Marco Aurélio (relator)

Parcial provimento do RE

(Parcial provimento do recurso não para conhecer o direito em si da recorrente, mas para determinar que o tribunal de origem não coloque óbice à possibilidade de

usucapião em condomínio vertical).

Roberto Barroso Edson Fachin Alexandre de Moraes Dias Toffoli (Presidente)

Luiz Fux (Vice-Presidente)

Celso de Mello (não votou)

Rosa Weber Ricardo Lewandowski Gilmar Mendes Cármen Lúcia

Considerações Finais

A decisão proferida pelo STF impacta, indiscutivelmente, no ambiente de negócios do país. Ao reconhecer a possibilidade de usucapião de imóvel em condomínio vertical, a decisão pode se tornar um precedente favorável para essa aplicação em diversos outros casos que discutem idêntica problemática, em todo país. Como no caso concreto, o imóvel da recorrente é fruto de um financiamento que não foi quitado, onde a instituição financeira iria proceder aos trâmites da alienação extrajudicial. Dessa maneira, a problemática poderá ser levantada por outros tomadores de financiamento, nos processos judiciais, e poderá obstaculizar os procedimentos da recuperação das garantias de créditos inadimplidos.

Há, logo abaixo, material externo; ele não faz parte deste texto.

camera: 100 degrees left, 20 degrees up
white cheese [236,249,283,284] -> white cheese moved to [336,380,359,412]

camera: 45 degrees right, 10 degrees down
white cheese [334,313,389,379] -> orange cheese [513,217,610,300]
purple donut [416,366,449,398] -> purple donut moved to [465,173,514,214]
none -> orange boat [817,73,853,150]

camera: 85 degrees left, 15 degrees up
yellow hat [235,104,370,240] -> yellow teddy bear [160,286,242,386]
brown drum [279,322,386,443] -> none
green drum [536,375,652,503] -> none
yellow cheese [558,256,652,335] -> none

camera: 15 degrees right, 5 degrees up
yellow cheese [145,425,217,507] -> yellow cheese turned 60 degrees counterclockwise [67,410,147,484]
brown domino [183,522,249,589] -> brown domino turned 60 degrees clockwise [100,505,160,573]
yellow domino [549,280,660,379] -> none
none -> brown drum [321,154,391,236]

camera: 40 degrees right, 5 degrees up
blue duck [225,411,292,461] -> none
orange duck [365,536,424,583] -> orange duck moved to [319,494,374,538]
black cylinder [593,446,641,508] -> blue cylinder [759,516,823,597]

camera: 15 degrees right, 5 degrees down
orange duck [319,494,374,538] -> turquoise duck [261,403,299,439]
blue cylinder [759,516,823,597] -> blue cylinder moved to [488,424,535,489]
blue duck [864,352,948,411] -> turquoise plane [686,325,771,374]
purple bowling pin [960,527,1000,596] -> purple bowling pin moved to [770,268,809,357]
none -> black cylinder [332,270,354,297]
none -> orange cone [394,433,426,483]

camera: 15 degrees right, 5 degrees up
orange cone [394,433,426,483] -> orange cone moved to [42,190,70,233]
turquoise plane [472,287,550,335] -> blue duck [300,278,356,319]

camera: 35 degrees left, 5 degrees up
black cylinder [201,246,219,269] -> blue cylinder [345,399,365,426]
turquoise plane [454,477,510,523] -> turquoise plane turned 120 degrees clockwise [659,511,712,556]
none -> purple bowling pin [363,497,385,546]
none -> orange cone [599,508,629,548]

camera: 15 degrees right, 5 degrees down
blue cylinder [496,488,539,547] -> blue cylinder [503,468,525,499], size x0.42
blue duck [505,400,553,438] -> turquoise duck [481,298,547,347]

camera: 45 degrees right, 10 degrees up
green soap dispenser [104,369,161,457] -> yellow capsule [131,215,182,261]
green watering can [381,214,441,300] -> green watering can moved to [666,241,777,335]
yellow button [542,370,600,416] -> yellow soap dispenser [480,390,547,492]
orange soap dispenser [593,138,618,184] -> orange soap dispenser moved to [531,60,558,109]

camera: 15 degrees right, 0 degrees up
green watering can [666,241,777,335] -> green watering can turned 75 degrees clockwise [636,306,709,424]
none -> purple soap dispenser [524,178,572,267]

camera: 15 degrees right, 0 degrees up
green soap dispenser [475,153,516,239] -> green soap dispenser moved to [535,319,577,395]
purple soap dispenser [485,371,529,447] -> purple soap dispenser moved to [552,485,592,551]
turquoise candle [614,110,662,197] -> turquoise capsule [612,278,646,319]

A Confederação Nacional das Instituições Financeiras (CNF), no exercício das prerrogativas constitucionais, legais e regimentais que lhe são conferidas, por meio de sua Unidade Jurídica junto aos Tribunais Superiores, continua monitorando a matéria no Supremo Tribunal Federal, com vistas a oferecer subsídios a suas Associadas quanto ao julgamento de processos que afetem o setor financeiro e aos impactos que deles decorrem.